Затем Бретшнейдер предъявил своего орла пану Паливцу и весело сообщил, что вечером придет и за ним. «А я-то причем? Меня за что? — сетовал Паливец. — Уж я, кажись, был куда как осторожный!» — «За то, что вы сказали, что мухи энтоготого на государя императора!» Передавая дела плачущей жене, Паливец утешал ее: «Не реви! Чего уж мне могут сделать из-за обделанного государева портрета!»
Швейк покинул трактир «У чаши» в сопровождении агента тайной полиции Бретшнейдера. Когда они входили в ворота полицейского управления, Швейк обронил: «Славно время провели!» Так с непередаваемым очарованием и лучезарной улыбкой вступил Швейк в мировую войну. И будущее покажет, что, предсказывая ее близкое начало, он оказался абсолютно прав.
Когда в полицейском управлении Швейка посадили в камеру, он нашел там компанию из шести человек. Пятеро сидели за столом, и Швейк одного за другим стал расспрашивать, за что их арестовали. «Из-за Сараева!» — «Из-за Фердинанда!» — «Из-за убийства пана Фердинанда!» Только шестой, державшийся в стороне от остальных, — чтобы на него, упаси боже, не пало подозрение, — сказал, что сидит за попытку прикончить одного кулака из Голиц.
Швейк подсел к компании заговорщиков, которые уже в десятый раз рассказывали друг другу, как они влипли в эту историю. У одного из них еще сегодня от ужаса стояли торчком все волосы и была всклокочена борода, так что его голова напоминала жесткошерстого пинчера. Он-де сидел в ресторане с каким-то незнакомым господином, который все спрашивал, интересует ли его сараевское убийство. «Абсолютно не интересует, — ответил он. — Если кого где убьют, то это дело суда и полиции!
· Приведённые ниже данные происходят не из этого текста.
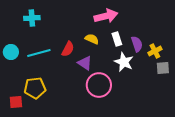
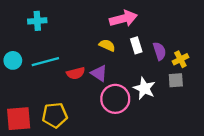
red semicircle: (68, 49) -> (76, 73), moved, turned 49
white star: (124, 62) -> (144, 88), moved
gray square: (163, 68) -> (176, 80), moved
yellow pentagon: (35, 88) -> (55, 115), moved
red square: (16, 102) -> (19, 119), size x1.6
А у меня писчебумажный магазин!» Арестовали его немедленно.
Швейк счел нужным произнести несколько слов в утешение: «Дело наше — табак. На кой черт тогда полиция, если не для того, чтобы наказывать нас за длинные языки… Вот когда-то в армии мы пристрелили собачку господина капитана. Выстроил он нас, а сам давай расхаживать перед строем: «Негодяи, кроет, мошенники, шакалы, на лапшу вас изрубить!» А ведь речь-то шла всего о собачке. Так что, стало быть, тут уж надо нагнать хорошего страху! Чтобы траур по господину эрцгерцогу был честь честью».
Конвоир отвел Швейка на допрос. Господин с холодно-официальным выражением лица бросил на Швейка кровожадный взгляд и сказал: «Идиота мне тут из себя не стройте!» — «Я тут не при чем, — ответил Швейк, — меня еще на действительной официально признали идиотом!» — «В политических кругах у вас знакомые есть?» — «Есть, ваша честь, как же, есть. Я, изволите ли знать, «сучку» покупаю, ну «Народную политику», знаете…» — «Вон!» — заорал на Швейка господин советник.
Через некоторое время Швейка опять вызвали на допрос. «Признаетесь во всем?» — сурово спросил господин советник. «Если ваша честь желают, чтобы я признался, то я признаюсь. Мне от этого вреда быть не может», — мягко ответил Швейк. После этого строгий господин дал Швейку подписать какую-то бумагу и сказал: «Утром вас отвезут в суд!» — «Во сколько, ваша милость, чтобы я еще, господи Иисусе, ненароком не проспал?» — спросил Швейк благодушно. «Вон!» — во второй раз заорали сегодня на Швейка.
Когда Швейк вернулся, товарищи по заключению засыпали его вопросами, на которые Швейк дал ясный и вразумительный ответ: «Только что я признался, что видно это я убил эрцгерцога Фердинанда!» И укладываясь на койку, добавил: «Вот глупо, что у нас нет будильника!» Однако утром его разбудили и без будильника, и ровно в шесть «черный ворон» уже повез Швейка в суд. «Ранняя пташка далече долетит», — изрек Швейк мудрую чешскую пословицу, обращаясь к спутникам в тюремной карете.